● TASK PROMPT
In the passage on preparing nanofluids, what does the ultrasound produce in the liquid during sonication?

BEGIN PROVIDED TEXT

In yet another aspect, methods for preparing nanofluids are provided. In some embodiments, the method includes sonicating the multi-walled nanotube comprising metal nanoparticles in a base fluid. Depending upon the type and the quantity of base fluid used, the process may be conducted using an ultrasonicator of sufficient strength and for a suitable amount of time to effectively disperse the metal-MWNTs in the base fluid. For example, the sonication may take place from 10 minutes to 1 hour, from 15 minutes to 1 hour, from 30 minutes to 1 hour, or from 40 to 50 minutes. Without being bound to a theory, it is believed that the ultrasound produces microscopic bubbles in the liquid. These bubbles, when collapsed, result in shock waves which are highly effective in increasing the nanotube hydrophilicity and result in dispersing metal-MWNTs homogenously in the base fluid.

The base fluid includes any fluid which exhibits thermal conductivity. Such fluids include, but are not limited to, water, ethylene glycols, tri-ethylene glycols, oils, and other conventional base fluids. In some embodiments, the base fluid is water. In some embodiments, the base fluid is de-ionized water (DI-water). In other embodiments, the base fluid is ethylene glycol (EG). The metals used in the methods include all metal compounds that are capable of being bound to the multi-walled nanotubes. Non-limiting examples of such metals may include transition metals such as, e.g., Sc, Ti, V, Cr, Mn, Fe, Co, Ni, Cu, Zn, Y, Zr, Nb, Mo, Tc, Ru, Rh, Pd, Ag, Cd, La, Hf, Ta, W, Re, Os, Ir, Pt, Au, Hg or Ac. In some embodiments, the transition metal is Au, Ag, Pd, Pt, Cu, Ni, Co, Rh, or Ir. In some embodiments, the nanofluid includes multi-walled nanotubes with Pd, Au, or Ag nanoparticles; and the base fluid includes water or ethylene glycol.

END PROVIDED TEXT
BEGIN DATASET EXTRACT

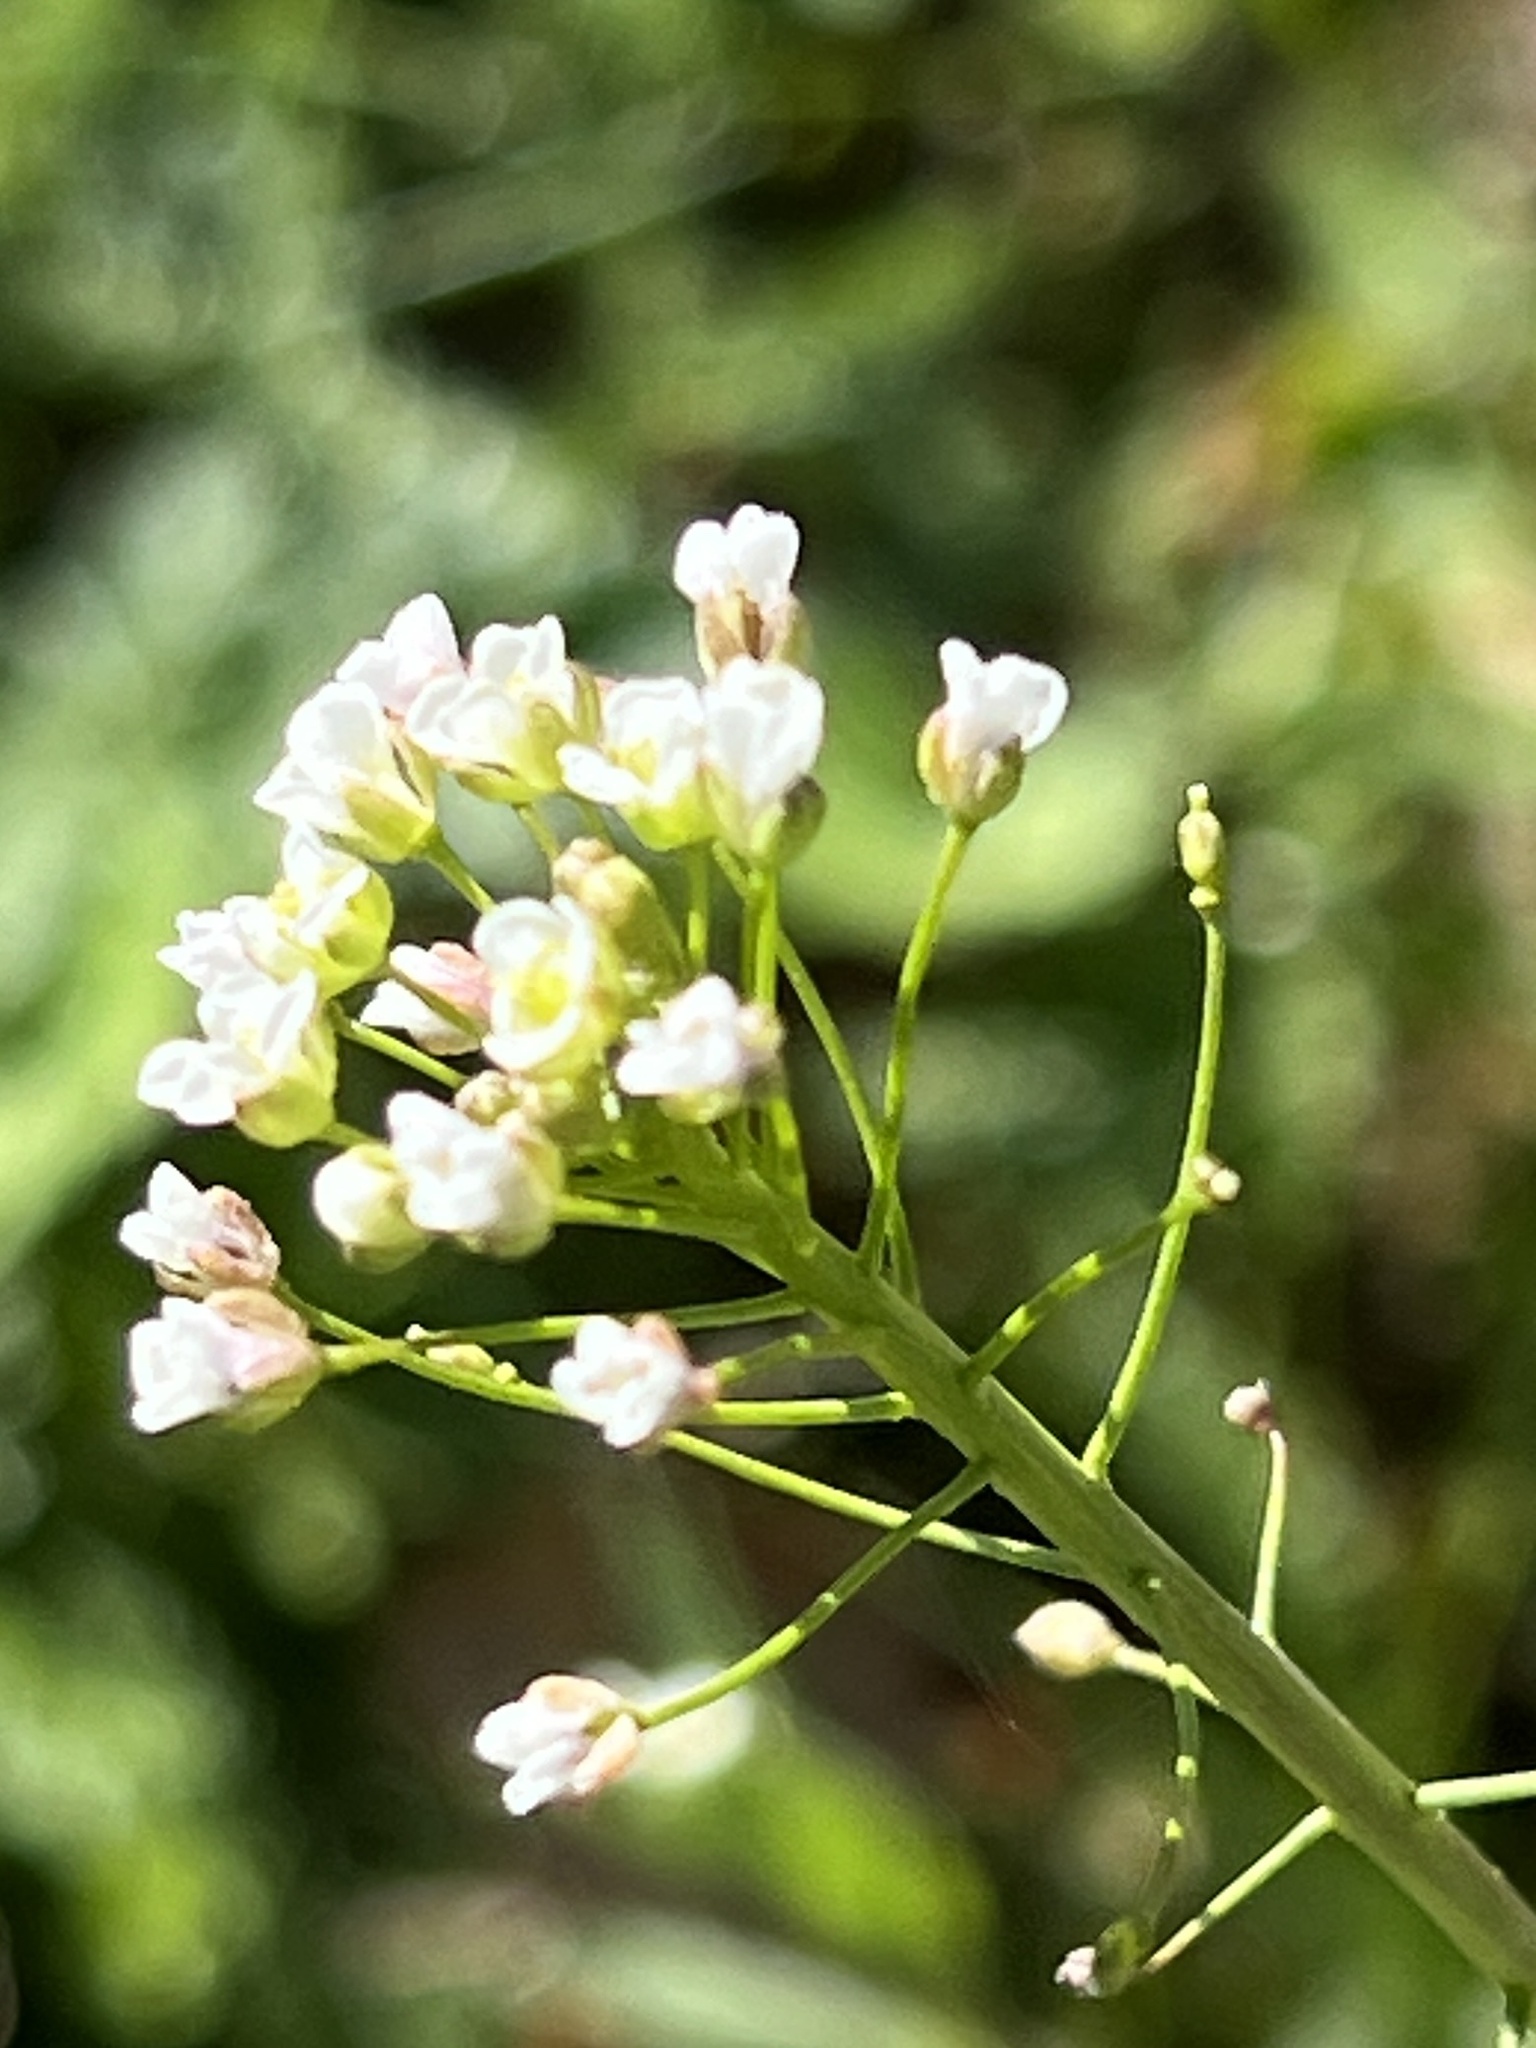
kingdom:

END DATASET EXTRACT

● SOLUTION FOR THIS EXERCISE
Microscopic bubbles.